A tres semanas de la primera vuelta presidencial del 31 de mayo, la Procuraduría decidió avanzar con una de sus estrategias más ambiciosas. El procurador general, Gregorio Eljach Pacheco, presentó oficialmente la segunda fase de Paz Electoral, ahora enfocada en la indebida participación en política de servidores públicos.

Con el eslogan “La línea que no se cruza”, el Ministerio Público busca enviar un mensaje preventivo sobre los límites que impone la Constitución durante el proceso electoral.

La estrategia no sólo tiene un componente disciplinario. El objetivo es desplegar una campaña pedagógica para explicar qué conductas no están permitidas, qué conductas no están prohibidas y cuáles podrían ser las sanciones respectivas.

Pero el corazón de la iniciativa está en seis conductas que la Procuraduría considera líneas rojas para cualquier servidor público. La entidad recordó que esas prohibiciones aplican para funcionarios de cualquier nivel jerárquico y que su incumplimiento puede derivar en sanciones disciplinarias. Asimismo, dejo claro lo que no está prohibido.

_Datos proporcionados_
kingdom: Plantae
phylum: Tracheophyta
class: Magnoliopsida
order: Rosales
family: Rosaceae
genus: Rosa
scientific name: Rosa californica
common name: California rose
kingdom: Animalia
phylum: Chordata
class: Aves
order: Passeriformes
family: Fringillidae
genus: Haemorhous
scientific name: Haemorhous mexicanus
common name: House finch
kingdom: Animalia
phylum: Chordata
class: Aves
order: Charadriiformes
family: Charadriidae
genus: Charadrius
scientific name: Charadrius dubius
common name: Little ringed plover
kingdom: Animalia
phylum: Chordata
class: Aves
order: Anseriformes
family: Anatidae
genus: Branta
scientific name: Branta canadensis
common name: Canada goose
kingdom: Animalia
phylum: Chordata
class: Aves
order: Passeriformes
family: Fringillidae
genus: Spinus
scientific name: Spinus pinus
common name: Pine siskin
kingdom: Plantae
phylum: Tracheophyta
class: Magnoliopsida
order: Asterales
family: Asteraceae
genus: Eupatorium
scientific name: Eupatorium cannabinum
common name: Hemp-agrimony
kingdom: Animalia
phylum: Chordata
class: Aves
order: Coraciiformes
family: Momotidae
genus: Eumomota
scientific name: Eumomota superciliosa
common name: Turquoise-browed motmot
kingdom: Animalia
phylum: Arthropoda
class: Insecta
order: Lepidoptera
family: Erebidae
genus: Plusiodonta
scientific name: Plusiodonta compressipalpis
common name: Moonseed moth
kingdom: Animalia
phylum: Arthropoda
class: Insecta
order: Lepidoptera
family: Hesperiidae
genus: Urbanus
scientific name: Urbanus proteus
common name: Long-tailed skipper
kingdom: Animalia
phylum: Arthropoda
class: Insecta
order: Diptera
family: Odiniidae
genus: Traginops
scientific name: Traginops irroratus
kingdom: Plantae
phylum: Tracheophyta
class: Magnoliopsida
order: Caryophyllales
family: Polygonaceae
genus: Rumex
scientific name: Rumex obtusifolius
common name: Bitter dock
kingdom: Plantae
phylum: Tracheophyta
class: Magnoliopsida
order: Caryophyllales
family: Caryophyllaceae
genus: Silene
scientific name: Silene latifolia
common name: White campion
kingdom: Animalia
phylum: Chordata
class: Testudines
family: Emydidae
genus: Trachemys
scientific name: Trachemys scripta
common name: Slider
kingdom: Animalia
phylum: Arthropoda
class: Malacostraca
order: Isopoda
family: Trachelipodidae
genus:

_Tareas del ejercicio_
a - Según el texto mostrado, ¿qué eslogan acompaña la segunda fase de Paz Electoral?
b - Resume el texto mostrado en dos oraciones.
c - Traduce al inglés la siguiente oración del texto mostrado: “La estrategia no sólo tiene un componente disciplinario.”

_Respuestas_
a - “La línea que no se cruza”.

b - A tres semanas de la primera vuelta presidencial del 31 de mayo, el procurador general, Gregorio Eljach Pacheco, presentó la segunda fase de Paz Electoral. Esta fase se enfoca en la indebida participación en política de servidores públicos y combina un componente disciplinario con una campaña pedagógica centrada en seis conductas que la Procuraduría considera líneas rojas, cuyo incumplimiento puede derivar en sanciones disciplinarias.

c - The strategy does not have only a disciplinary component.